- Task instructions: Could you filter the records below and return each line that holds "Contact"?

Saved data entries:
___
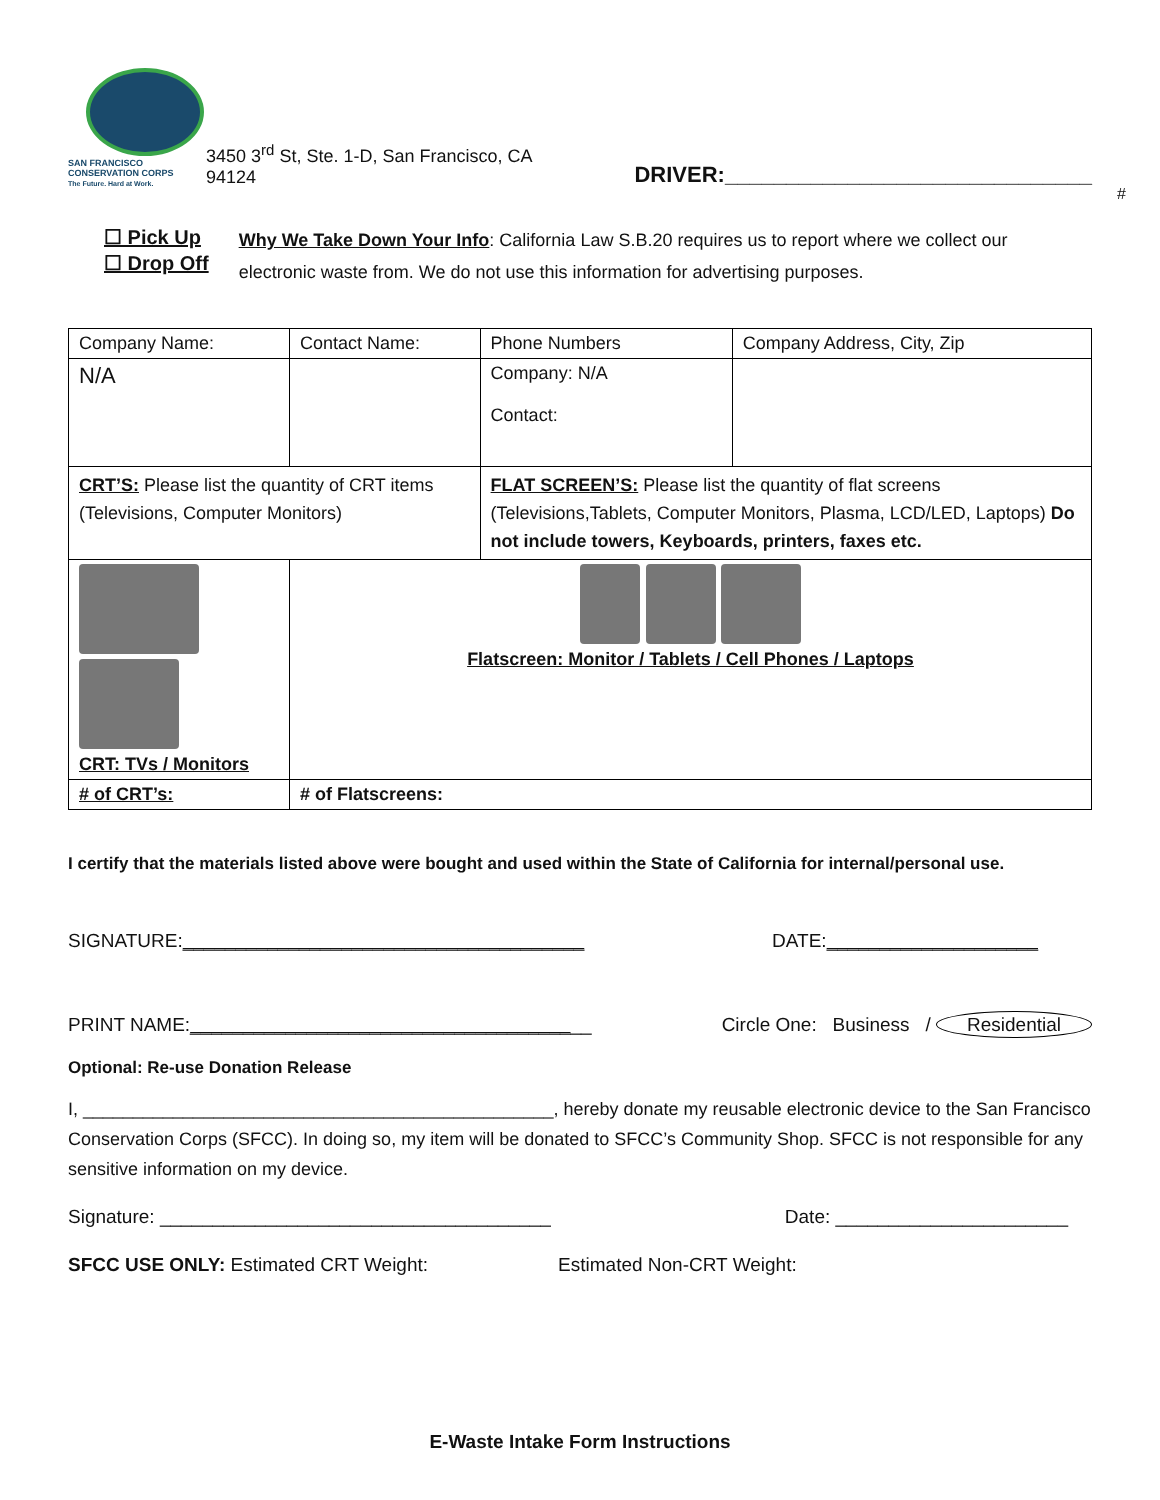SAN FRANCISCO
CONSERVATION CORPS
The Future. Hard at Work.
3450 3<sup>rd</sup> St, Ste. 1-D, San Francisco, CA 94124
DRIVER:______________________________
#
☐ Pick Up
☐ Drop Off
Why We Take Down Your Info: California Law S.B.20 requires us to report where we collect our
electronic waste from. We do not use this information for advertising purposes.
| Company Name: | Contact Name: | | Phone Numbers | Company Address, City, Zip |
| N/A | | | Company: N/A Contact: | |
| CRT’S: Please list the quantity of CRT items (Televisions, Computer Monitors) | | FLAT SCREEN’S: Please list the quantity of flat screens (Televisions,Tablets, Computer Monitors, Plasma, LCD/LED, Laptops) Do not include towers, Keyboards, printers, faxes etc. | | |
| CRT: TVs / Monitors | Flatscreen: Monitor / Tablets / Cell Phones / Laptops | | | |
| # of CRT’s: | # of Flatscreens: | | | |
I certify that the materials listed above were bought and used within the State of California for internal/personal use.
SIGNATURE:______________________________________ DATE:____________________
PRINT NAME:______________________________________ Circle One: Business / Residential
Optional: Re-use Donation Release
I, _______________________________________________, hereby donate my reusable electronic device to the San Francisco Conservation Corps (SFCC). In doing so, my item will be donated to SFCC’s Community Shop. SFCC is not responsible for any sensitive information on my device.
Signature: _____________________________________ Date: ______________________
SFCC USE ONLY: Estimated CRT Weight: Estimated Non-CRT Weight:
E-Waste Intake Form Instructions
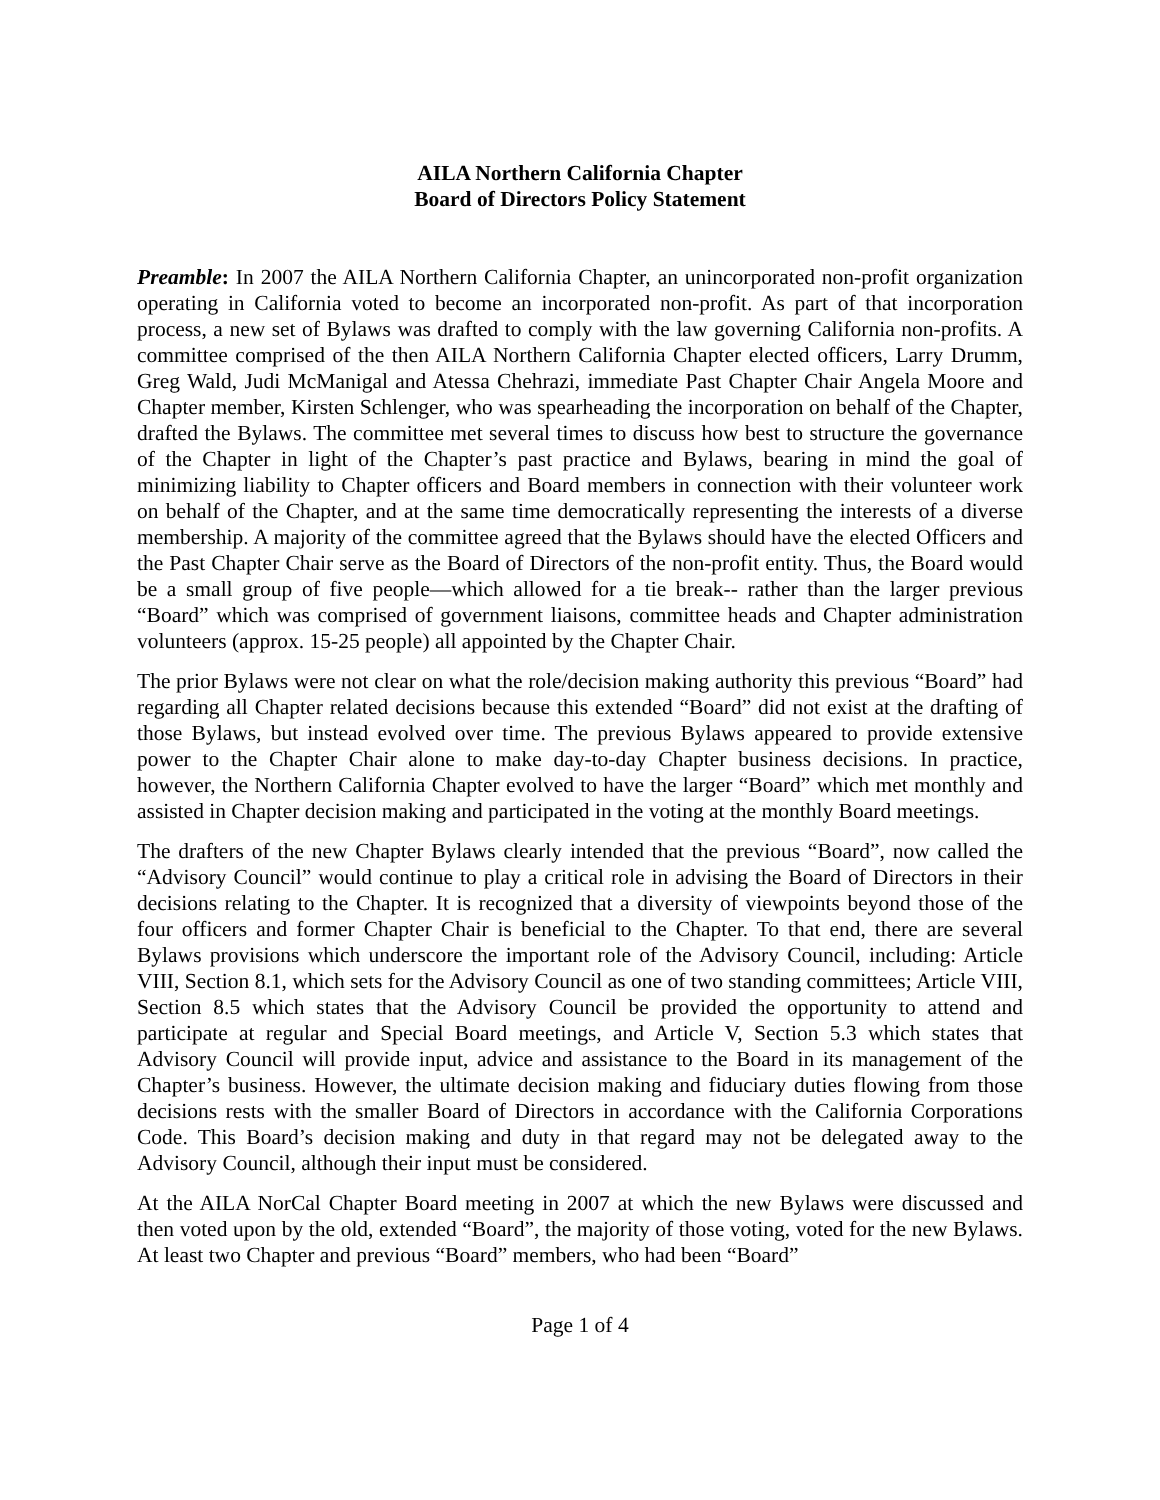AILA Northern California Chapter
Board of Directors Policy Statement
Preamble: In 2007 the AILA Northern California Chapter, an unincorporated non-profit organization operating in California voted to become an incorporated non-profit. As part of that incorporation process, a new set of Bylaws was drafted to comply with the law governing California non-profits. A committee comprised of the then AILA Northern California Chapter elected officers, Larry Drumm, Greg Wald, Judi McManigal and Atessa Chehrazi, immediate Past Chapter Chair Angela Moore and Chapter member, Kirsten Schlenger, who was spearheading the incorporation on behalf of the Chapter, drafted the Bylaws. The committee met several times to discuss how best to structure the governance of the Chapter in light of the Chapter’s past practice and Bylaws, bearing in mind the goal of minimizing liability to Chapter officers and Board members in connection with their volunteer work on behalf of the Chapter, and at the same time democratically representing the interests of a diverse membership. A majority of the committee agreed that the Bylaws should have the elected Officers and the Past Chapter Chair serve as the Board of Directors of the non-profit entity. Thus, the Board would be a small group of five people—which allowed for a tie break-- rather than the larger previous “Board” which was comprised of government liaisons, committee heads and Chapter administration volunteers (approx. 15-25 people) all appointed by the Chapter Chair.
The prior Bylaws were not clear on what the role/decision making authority this previous “Board” had regarding all Chapter related decisions because this extended “Board” did not exist at the drafting of those Bylaws, but instead evolved over time. The previous Bylaws appeared to provide extensive power to the Chapter Chair alone to make day-to-day Chapter business decisions. In practice, however, the Northern California Chapter evolved to have the larger “Board” which met monthly and assisted in Chapter decision making and participated in the voting at the monthly Board meetings.
The drafters of the new Chapter Bylaws clearly intended that the previous “Board”, now called the “Advisory Council” would continue to play a critical role in advising the Board of Directors in their decisions relating to the Chapter. It is recognized that a diversity of viewpoints beyond those of the four officers and former Chapter Chair is beneficial to the Chapter. To that end, there are several Bylaws provisions which underscore the important role of the Advisory Council, including: Article VIII, Section 8.1, which sets for the Advisory Council as one of two standing committees; Article VIII, Section 8.5 which states that the Advisory Council be provided the opportunity to attend and participate at regular and Special Board meetings, and Article V, Section 5.3 which states that Advisory Council will provide input, advice and assistance to the Board in its management of the Chapter’s business. However, the ultimate decision making and fiduciary duties flowing from those decisions rests with the smaller Board of Directors in accordance with the California Corporations Code. This Board’s decision making and duty in that regard may not be delegated away to the Advisory Council, although their input must be considered.
At the AILA NorCal Chapter Board meeting in 2007 at which the new Bylaws were discussed and then voted upon by the old, extended “Board”, the majority of those voting, voted for the new Bylaws. At least two Chapter and previous “Board” members, who had been “Board”
Page 1 of 4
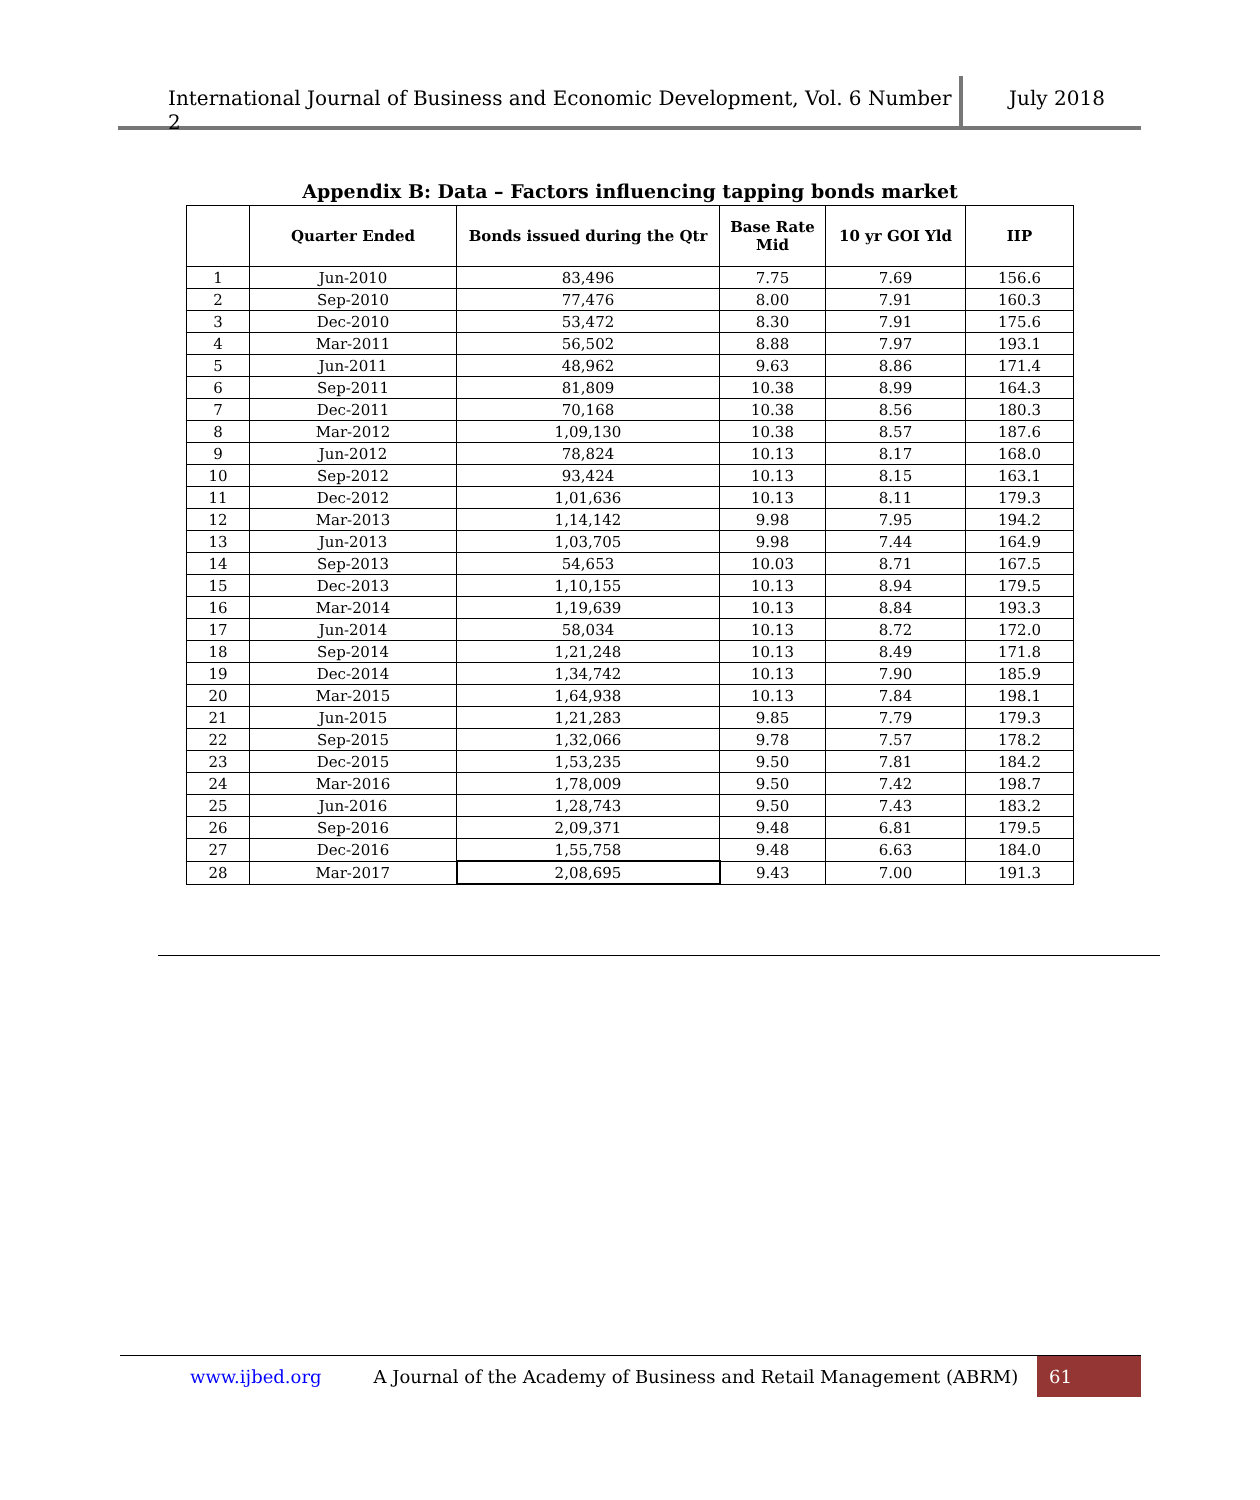International Journal of Business and Economic Development, Vol. 6 Number 2
July 2018
Appendix B: Data – Factors influencing tapping bonds market
| | Quarter Ended | Bonds issued during the Qtr | Base Rate Mid | 10 yr GOI Yld | IIP |
| --- | --- | --- | --- | --- | --- |
| 1 | Jun-2010 | 83,496 | 7.75 | 7.69 | 156.6 |
| 2 | Sep-2010 | 77,476 | 8.00 | 7.91 | 160.3 |
| 3 | Dec-2010 | 53,472 | 8.30 | 7.91 | 175.6 |
| 4 | Mar-2011 | 56,502 | 8.88 | 7.97 | 193.1 |
| 5 | Jun-2011 | 48,962 | 9.63 | 8.86 | 171.4 |
| 6 | Sep-2011 | 81,809 | 10.38 | 8.99 | 164.3 |
| 7 | Dec-2011 | 70,168 | 10.38 | 8.56 | 180.3 |
| 8 | Mar-2012 | 1,09,130 | 10.38 | 8.57 | 187.6 |
| 9 | Jun-2012 | 78,824 | 10.13 | 8.17 | 168.0 |
| 10 | Sep-2012 | 93,424 | 10.13 | 8.15 | 163.1 |
| 11 | Dec-2012 | 1,01,636 | 10.13 | 8.11 | 179.3 |
| 12 | Mar-2013 | 1,14,142 | 9.98 | 7.95 | 194.2 |
| 13 | Jun-2013 | 1,03,705 | 9.98 | 7.44 | 164.9 |
| 14 | Sep-2013 | 54,653 | 10.03 | 8.71 | 167.5 |
| 15 | Dec-2013 | 1,10,155 | 10.13 | 8.94 | 179.5 |
| 16 | Mar-2014 | 1,19,639 | 10.13 | 8.84 | 193.3 |
| 17 | Jun-2014 | 58,034 | 10.13 | 8.72 | 172.0 |
| 18 | Sep-2014 | 1,21,248 | 10.13 | 8.49 | 171.8 |
| 19 | Dec-2014 | 1,34,742 | 10.13 | 7.90 | 185.9 |
| 20 | Mar-2015 | 1,64,938 | 10.13 | 7.84 | 198.1 |
| 21 | Jun-2015 | 1,21,283 | 9.85 | 7.79 | 179.3 |
| 22 | Sep-2015 | 1,32,066 | 9.78 | 7.57 | 178.2 |
| 23 | Dec-2015 | 1,53,235 | 9.50 | 7.81 | 184.2 |
| 24 | Mar-2016 | 1,78,009 | 9.50 | 7.42 | 198.7 |
| 25 | Jun-2016 | 1,28,743 | 9.50 | 7.43 | 183.2 |
| 26 | Sep-2016 | 2,09,371 | 9.48 | 6.81 | 179.5 |
| 27 | Dec-2016 | 1,55,758 | 9.48 | 6.63 | 184.0 |
| 28 | Mar-2017 | 2,08,695 | 9.43 | 7.00 | 191.3 |
www.ijbed.org A Journal of the Academy of Business and Retail Management (ABRM) 61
___
- Solved problem:
| Company Name: | Contact Name: | | Phone Numbers | Company Address, City, Zip |
| N/A | | | Company: N/A Contact: | |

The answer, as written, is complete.